Novel ini secara keseluruhan memang menarik, namun ada dua hal yang menjadi catatan saya. Pertama ada satu bagian kisah yang bagi saya agak terlalu mengada-ada dan sedikit berlebihan, yaitu pada bab “Kentut Kali Manggis” dimana ketika seorang penduduk desa kedapatan buang angin saat diinterogasi oleh tentara karena kedapatan bermain kartu akhirnya harus dihukum berendam di sungai semalaman. Kejadian ini diketahui oleh Rahayu dan kawan-kawan sehingga mereka berniat untuk mengungkapkan tindakan semena-mena yang dilakukan oleh oknum tentara itu ke dalam koran.

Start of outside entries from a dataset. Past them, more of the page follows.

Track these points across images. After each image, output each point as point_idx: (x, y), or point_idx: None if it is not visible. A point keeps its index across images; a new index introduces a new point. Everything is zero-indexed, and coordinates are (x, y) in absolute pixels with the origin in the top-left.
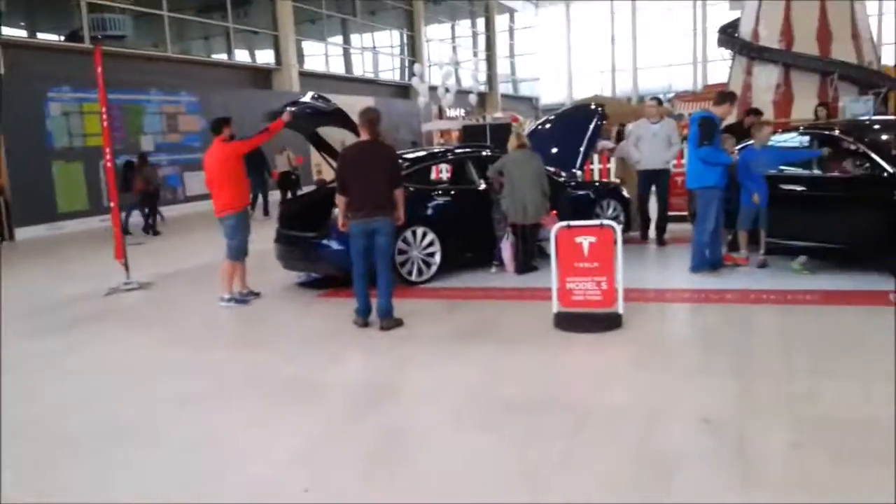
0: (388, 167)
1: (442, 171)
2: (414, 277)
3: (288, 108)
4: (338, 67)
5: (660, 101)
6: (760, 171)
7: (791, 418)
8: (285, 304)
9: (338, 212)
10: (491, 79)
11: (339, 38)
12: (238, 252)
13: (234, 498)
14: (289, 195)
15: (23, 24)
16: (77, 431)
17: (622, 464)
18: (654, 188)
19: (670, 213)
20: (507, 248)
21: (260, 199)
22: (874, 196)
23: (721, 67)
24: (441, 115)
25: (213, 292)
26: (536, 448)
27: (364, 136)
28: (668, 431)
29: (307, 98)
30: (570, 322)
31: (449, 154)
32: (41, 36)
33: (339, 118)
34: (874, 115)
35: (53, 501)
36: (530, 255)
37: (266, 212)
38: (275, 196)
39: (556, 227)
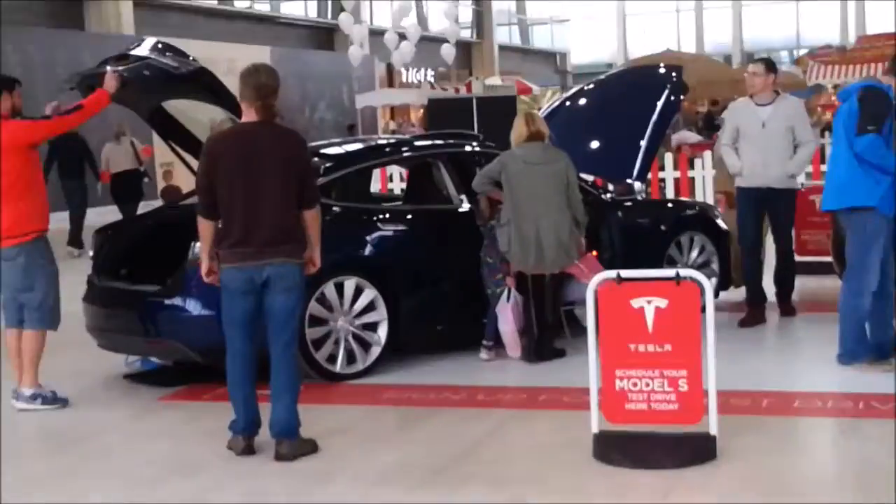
0: (293, 170)
1: (392, 180)
2: (339, 367)
3: (112, 68)
4: None
5: (771, 66)
6: None
7: None
8: (104, 412)
9: (200, 248)
10: (481, 19)
11: None
12: (52, 314)
13: None
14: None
15: None
16: None
17: None
18: (767, 219)
19: (800, 260)
20: (507, 316)
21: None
22: None
23: (889, 8)
24: (392, 80)
25: None
26: None
27: (250, 117)
28: None
29: (146, 49)
30: (622, 450)
31: (404, 149)
32: None
33: (202, 85)
34: None
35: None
36: (550, 330)
37: (79, 243)
38: (104, 215)
39: (596, 281)
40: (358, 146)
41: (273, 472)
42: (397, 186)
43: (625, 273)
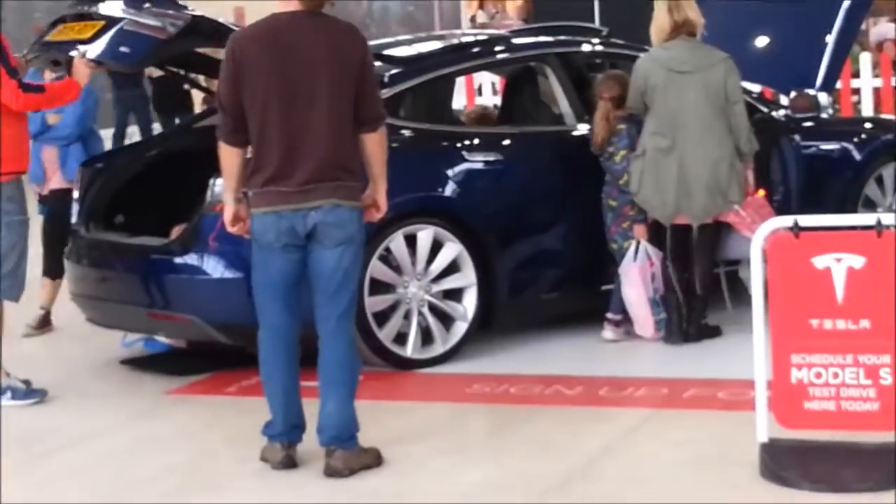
0: (350, 78)
1: (481, 93)
2: (411, 350)
3: (79, 53)
4: None
5: None
6: None
7: None
8: (95, 410)
9: (222, 187)
10: None
11: None
12: (12, 278)
13: None
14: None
15: None
16: None
17: None
18: None
19: None
20: (632, 279)
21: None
22: None
23: None
24: None
25: None
26: None
27: (289, 5)
28: None
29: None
30: (799, 465)
31: (498, 49)
32: None
33: (202, 37)
34: None
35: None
36: (699, 300)
37: None
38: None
39: (763, 231)
40: (435, 45)
41: (322, 492)
42: (489, 101)
43: (804, 220)
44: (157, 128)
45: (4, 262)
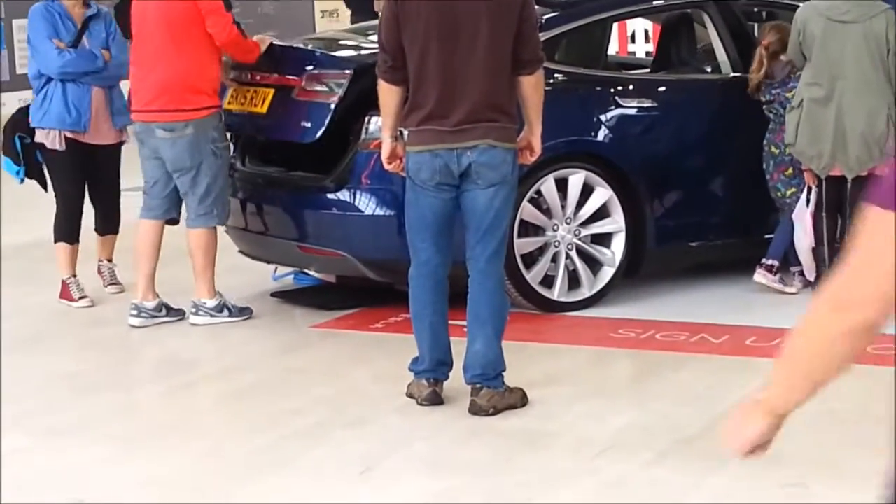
0: (510, 19)
1: (634, 40)
2: (558, 293)
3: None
4: None
5: None
6: None
7: None
8: (242, 342)
9: (380, 124)
10: None
11: None
12: (220, 202)
13: None
14: None
15: None
16: None
17: None
18: None
19: None
20: (806, 225)
21: None
22: None
23: None
24: None
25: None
26: None
27: None
28: None
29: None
30: None
31: None
32: None
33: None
34: None
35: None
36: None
37: None
38: None
39: None
40: None
41: (466, 429)
42: (641, 48)
43: None
44: None
45: (212, 187)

Akibatnya sungguh tak terduga karena menyebabkan kematian bagi si penduduk desa yang kedapatan buang angin tersebut
Kasus yang berawal dari main kartu dan buang angin yang menyebabkan kematian ini saya rasa terlalu mengada-ngada. Mungkin penulis bermaksud untuk mendeskripsikan kesewenang-wenangan tentara tapi saya rasa hal ini terlalu berlebihan, andai saja kasusnya diganti dengan yang sedikit lebih kompleks maka akan terkesan lebih realistis.

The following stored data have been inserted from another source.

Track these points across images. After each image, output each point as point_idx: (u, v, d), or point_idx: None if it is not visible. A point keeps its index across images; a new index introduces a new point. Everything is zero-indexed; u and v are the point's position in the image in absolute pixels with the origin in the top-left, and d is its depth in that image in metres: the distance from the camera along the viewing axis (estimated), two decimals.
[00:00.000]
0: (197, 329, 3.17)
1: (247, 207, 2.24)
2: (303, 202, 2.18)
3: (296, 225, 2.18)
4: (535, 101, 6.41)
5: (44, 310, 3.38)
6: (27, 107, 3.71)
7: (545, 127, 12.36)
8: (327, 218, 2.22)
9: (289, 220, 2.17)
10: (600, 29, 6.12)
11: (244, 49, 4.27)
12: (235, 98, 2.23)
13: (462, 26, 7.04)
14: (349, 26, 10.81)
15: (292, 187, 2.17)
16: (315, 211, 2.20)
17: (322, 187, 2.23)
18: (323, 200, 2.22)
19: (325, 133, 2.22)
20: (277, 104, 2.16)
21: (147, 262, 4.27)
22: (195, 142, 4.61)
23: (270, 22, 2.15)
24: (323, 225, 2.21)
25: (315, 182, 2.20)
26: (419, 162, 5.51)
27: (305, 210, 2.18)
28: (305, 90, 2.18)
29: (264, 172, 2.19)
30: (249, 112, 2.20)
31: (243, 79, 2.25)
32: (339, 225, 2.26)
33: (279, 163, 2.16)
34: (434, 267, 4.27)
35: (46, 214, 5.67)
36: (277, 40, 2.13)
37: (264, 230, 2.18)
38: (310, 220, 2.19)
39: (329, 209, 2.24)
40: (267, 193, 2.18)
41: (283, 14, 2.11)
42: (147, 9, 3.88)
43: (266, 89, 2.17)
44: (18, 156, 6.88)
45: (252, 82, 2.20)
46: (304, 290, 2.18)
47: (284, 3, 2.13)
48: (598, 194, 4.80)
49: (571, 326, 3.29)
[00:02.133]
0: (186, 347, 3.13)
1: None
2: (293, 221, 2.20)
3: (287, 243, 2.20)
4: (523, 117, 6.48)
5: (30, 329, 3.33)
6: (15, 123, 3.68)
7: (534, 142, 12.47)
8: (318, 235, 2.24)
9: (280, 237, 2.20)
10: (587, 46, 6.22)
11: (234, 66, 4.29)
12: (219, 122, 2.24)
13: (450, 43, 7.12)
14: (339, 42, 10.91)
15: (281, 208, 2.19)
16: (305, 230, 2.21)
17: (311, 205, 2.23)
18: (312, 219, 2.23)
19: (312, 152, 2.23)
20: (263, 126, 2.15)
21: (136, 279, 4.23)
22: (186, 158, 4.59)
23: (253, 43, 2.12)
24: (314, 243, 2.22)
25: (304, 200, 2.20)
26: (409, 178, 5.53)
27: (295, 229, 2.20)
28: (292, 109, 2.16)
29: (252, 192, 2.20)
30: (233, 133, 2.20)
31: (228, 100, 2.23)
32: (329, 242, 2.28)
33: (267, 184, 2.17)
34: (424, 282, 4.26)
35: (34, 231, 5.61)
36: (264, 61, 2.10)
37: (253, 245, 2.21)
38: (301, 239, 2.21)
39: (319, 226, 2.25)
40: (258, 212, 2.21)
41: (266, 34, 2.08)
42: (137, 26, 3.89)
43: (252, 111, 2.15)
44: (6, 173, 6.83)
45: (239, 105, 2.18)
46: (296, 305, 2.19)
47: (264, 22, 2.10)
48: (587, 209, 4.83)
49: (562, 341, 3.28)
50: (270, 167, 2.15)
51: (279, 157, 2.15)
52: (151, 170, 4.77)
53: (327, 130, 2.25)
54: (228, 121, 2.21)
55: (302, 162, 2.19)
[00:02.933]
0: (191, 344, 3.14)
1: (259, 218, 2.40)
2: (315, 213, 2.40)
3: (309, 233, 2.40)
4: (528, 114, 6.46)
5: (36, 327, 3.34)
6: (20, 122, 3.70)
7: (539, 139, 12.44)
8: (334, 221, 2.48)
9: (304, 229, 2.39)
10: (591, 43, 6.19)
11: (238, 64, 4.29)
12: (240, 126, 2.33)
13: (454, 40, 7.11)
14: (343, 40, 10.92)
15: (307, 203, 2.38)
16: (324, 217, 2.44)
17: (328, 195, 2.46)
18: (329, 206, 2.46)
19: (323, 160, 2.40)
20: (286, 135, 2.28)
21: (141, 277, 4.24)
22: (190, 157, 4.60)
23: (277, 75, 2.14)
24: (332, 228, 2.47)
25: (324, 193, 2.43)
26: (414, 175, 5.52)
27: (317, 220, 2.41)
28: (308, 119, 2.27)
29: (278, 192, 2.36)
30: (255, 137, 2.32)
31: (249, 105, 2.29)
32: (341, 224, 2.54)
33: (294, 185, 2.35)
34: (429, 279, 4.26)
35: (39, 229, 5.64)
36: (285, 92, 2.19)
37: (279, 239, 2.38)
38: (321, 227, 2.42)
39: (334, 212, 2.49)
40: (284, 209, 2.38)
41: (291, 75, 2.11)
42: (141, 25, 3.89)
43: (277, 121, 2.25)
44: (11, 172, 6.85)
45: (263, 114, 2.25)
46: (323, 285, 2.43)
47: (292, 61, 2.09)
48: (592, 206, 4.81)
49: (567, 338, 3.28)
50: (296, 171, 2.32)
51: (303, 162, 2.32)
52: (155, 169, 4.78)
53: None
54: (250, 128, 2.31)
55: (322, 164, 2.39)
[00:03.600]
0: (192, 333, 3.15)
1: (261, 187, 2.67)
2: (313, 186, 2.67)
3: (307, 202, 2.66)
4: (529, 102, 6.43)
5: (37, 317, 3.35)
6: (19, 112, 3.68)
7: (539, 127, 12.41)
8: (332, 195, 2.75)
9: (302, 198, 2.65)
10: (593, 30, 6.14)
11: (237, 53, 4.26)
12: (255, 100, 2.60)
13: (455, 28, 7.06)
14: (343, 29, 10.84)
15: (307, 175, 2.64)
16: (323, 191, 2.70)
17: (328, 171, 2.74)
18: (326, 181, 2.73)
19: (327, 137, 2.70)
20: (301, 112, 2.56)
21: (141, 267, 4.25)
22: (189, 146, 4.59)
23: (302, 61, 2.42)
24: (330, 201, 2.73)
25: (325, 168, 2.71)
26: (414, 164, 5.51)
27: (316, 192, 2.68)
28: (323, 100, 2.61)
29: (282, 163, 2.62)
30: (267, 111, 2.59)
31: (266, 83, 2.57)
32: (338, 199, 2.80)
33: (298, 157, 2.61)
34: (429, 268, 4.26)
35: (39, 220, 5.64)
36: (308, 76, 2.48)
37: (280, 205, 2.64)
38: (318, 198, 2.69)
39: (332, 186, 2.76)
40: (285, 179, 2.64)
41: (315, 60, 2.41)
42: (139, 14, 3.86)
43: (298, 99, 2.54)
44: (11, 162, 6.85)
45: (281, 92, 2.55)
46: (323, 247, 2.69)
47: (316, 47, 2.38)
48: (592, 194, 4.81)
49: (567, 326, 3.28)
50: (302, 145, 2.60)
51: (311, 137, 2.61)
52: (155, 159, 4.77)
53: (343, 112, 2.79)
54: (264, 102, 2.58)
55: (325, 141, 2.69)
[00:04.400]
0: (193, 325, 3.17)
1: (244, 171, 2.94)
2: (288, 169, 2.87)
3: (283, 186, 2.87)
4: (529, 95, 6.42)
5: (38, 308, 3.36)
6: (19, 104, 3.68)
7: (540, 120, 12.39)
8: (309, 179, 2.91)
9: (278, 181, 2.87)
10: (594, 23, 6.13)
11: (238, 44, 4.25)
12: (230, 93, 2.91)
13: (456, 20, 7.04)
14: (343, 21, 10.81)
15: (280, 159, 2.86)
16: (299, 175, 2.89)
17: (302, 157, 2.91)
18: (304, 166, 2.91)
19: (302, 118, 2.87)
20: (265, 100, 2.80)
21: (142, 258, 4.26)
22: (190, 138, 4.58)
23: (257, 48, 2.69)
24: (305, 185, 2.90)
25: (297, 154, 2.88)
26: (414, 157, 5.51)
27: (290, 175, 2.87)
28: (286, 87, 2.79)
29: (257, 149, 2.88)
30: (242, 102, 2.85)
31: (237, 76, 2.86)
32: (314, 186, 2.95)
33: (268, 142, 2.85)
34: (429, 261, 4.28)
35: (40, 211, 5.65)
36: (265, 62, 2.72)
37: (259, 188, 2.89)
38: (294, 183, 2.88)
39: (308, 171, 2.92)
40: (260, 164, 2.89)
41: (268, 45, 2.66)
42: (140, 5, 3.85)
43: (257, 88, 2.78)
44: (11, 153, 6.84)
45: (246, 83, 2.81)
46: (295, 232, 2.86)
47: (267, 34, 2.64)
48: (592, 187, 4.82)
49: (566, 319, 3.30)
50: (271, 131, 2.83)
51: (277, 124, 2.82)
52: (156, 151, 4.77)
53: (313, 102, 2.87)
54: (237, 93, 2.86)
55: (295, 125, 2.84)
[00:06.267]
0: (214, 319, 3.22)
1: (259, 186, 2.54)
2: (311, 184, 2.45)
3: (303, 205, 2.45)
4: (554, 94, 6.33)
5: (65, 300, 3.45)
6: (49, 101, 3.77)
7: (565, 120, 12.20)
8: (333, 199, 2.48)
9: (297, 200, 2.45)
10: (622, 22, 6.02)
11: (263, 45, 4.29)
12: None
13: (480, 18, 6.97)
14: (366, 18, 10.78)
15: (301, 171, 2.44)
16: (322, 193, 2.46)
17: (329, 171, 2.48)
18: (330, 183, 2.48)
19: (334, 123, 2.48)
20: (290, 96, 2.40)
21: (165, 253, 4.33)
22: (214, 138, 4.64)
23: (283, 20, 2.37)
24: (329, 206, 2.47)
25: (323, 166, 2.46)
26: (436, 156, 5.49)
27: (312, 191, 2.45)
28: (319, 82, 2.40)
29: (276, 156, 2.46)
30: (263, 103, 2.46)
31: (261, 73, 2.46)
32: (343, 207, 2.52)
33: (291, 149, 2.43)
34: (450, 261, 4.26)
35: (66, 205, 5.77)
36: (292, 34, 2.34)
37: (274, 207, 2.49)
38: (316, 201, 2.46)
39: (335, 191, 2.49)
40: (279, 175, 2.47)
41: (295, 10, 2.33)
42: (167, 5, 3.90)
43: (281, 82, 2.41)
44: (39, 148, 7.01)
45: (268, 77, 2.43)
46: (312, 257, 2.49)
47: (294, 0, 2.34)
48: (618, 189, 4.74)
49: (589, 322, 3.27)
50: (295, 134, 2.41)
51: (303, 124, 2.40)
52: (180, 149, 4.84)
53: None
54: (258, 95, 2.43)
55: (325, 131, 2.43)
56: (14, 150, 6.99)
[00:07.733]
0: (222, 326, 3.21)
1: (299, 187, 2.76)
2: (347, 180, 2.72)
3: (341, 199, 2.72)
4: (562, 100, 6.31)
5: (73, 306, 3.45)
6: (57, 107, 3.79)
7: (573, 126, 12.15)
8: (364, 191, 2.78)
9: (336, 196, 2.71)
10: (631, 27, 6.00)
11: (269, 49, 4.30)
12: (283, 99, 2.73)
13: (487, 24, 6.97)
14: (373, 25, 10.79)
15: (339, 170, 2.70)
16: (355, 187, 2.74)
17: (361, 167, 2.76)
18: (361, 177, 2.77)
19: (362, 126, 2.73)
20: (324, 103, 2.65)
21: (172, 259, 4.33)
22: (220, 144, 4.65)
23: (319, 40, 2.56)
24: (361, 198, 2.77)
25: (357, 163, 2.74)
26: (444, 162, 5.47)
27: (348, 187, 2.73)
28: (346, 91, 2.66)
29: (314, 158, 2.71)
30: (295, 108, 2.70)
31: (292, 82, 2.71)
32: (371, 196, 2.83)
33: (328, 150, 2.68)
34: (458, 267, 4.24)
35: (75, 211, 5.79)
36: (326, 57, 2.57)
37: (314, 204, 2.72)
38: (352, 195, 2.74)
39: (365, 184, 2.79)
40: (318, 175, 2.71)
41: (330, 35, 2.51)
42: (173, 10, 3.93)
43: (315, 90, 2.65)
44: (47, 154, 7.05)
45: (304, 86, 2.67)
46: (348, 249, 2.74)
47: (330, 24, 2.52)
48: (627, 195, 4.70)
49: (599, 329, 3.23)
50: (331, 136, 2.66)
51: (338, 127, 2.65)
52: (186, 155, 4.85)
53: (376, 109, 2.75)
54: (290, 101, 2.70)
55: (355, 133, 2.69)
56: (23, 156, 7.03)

Terlepas dari hal di atas, novel ini menarik untuk dibaca, penulis menuturkan kisah Marni dan Rahayu dengan lancar, beberapa kalimat lokal disisipkan dalam dialog-dialognya sehingga kisahnya terasa membumi. Melalui novel ini kita akan melihat sebuah kisah bagaimana Marni dan Rahayu sama-sama tak berdaya dan menjadi korban dari orang-orang yang memiliki kuasa dan senjata. Berbagai tema sosial seperti yang telah diungkap di atas membuat novel ini memiliki keunggulan sendiri dalam merekam situasi sosial dan politik di era 50-an hingga 90-an.